Pick out every line in the records below that contains the string "value", and copy each one. Match case exactly.

> _Extracted data_:
————

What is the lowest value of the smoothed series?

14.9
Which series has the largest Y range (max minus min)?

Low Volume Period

————

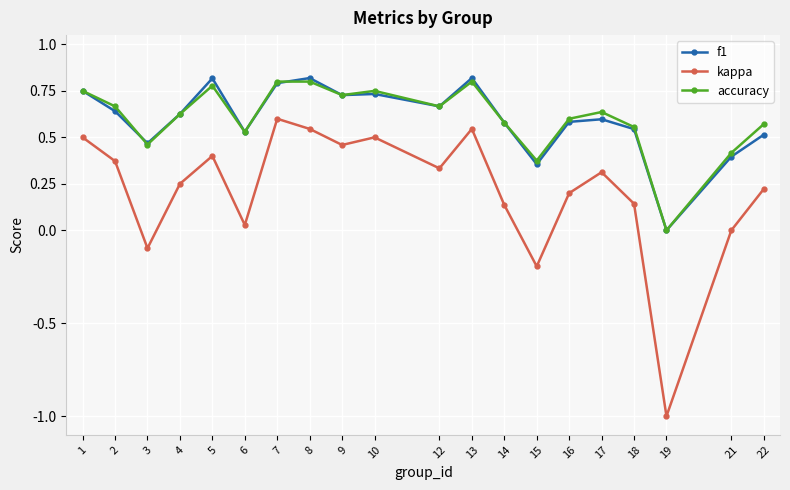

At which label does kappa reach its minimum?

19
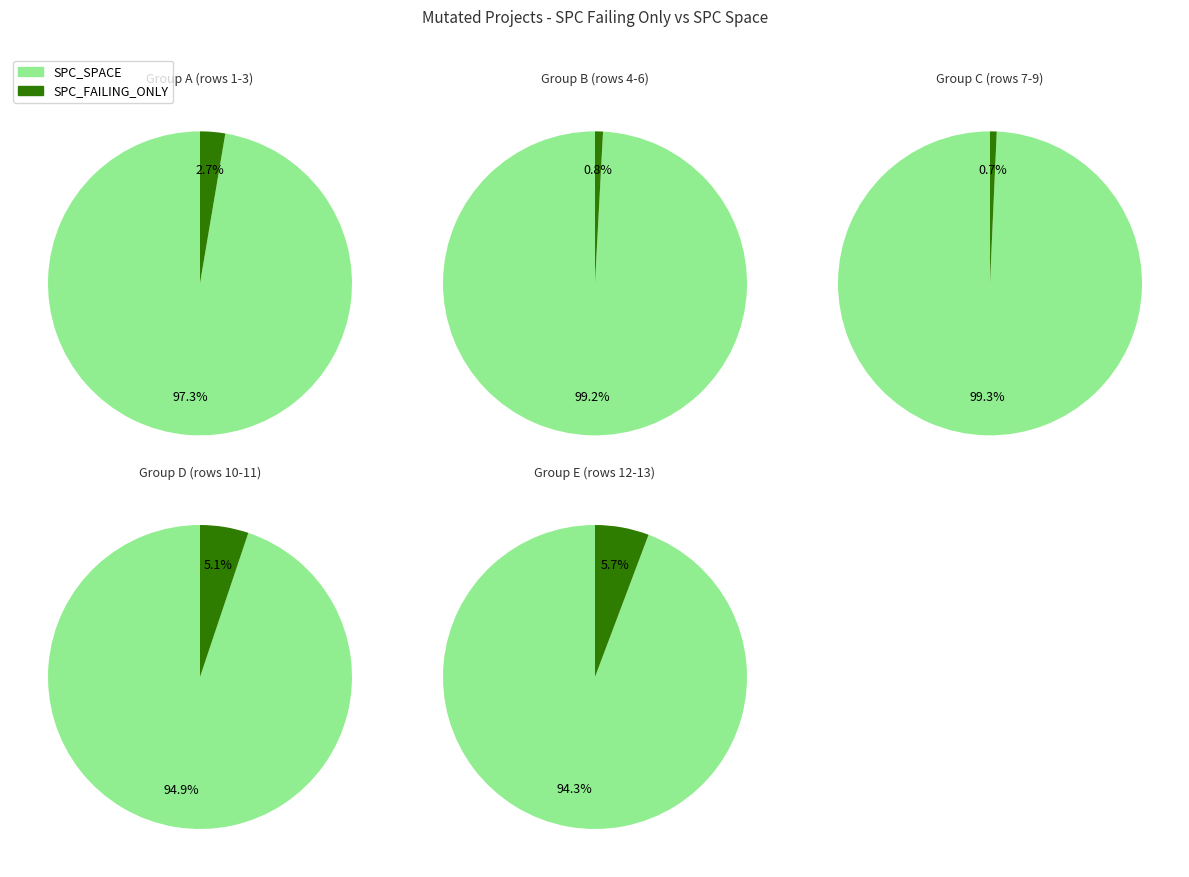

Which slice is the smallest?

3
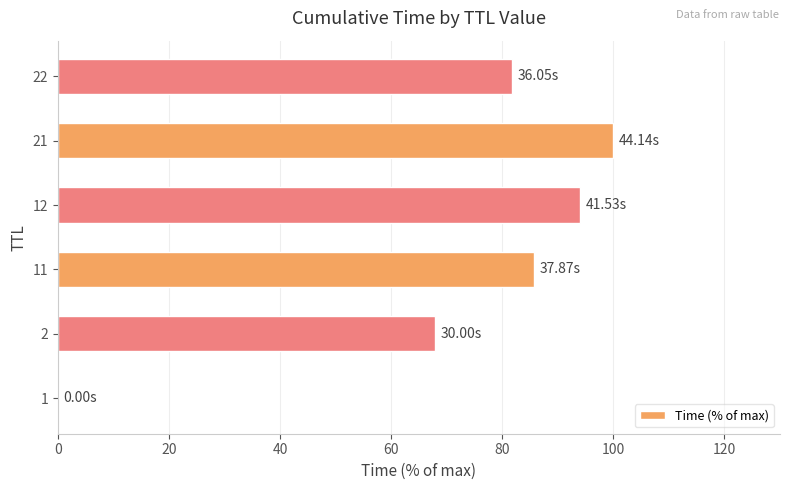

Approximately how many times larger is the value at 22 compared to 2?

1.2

————

> _Output_:
What is the lowest value of the smoothed series?
Approximately how many times larger is the value at 22 compared to 2?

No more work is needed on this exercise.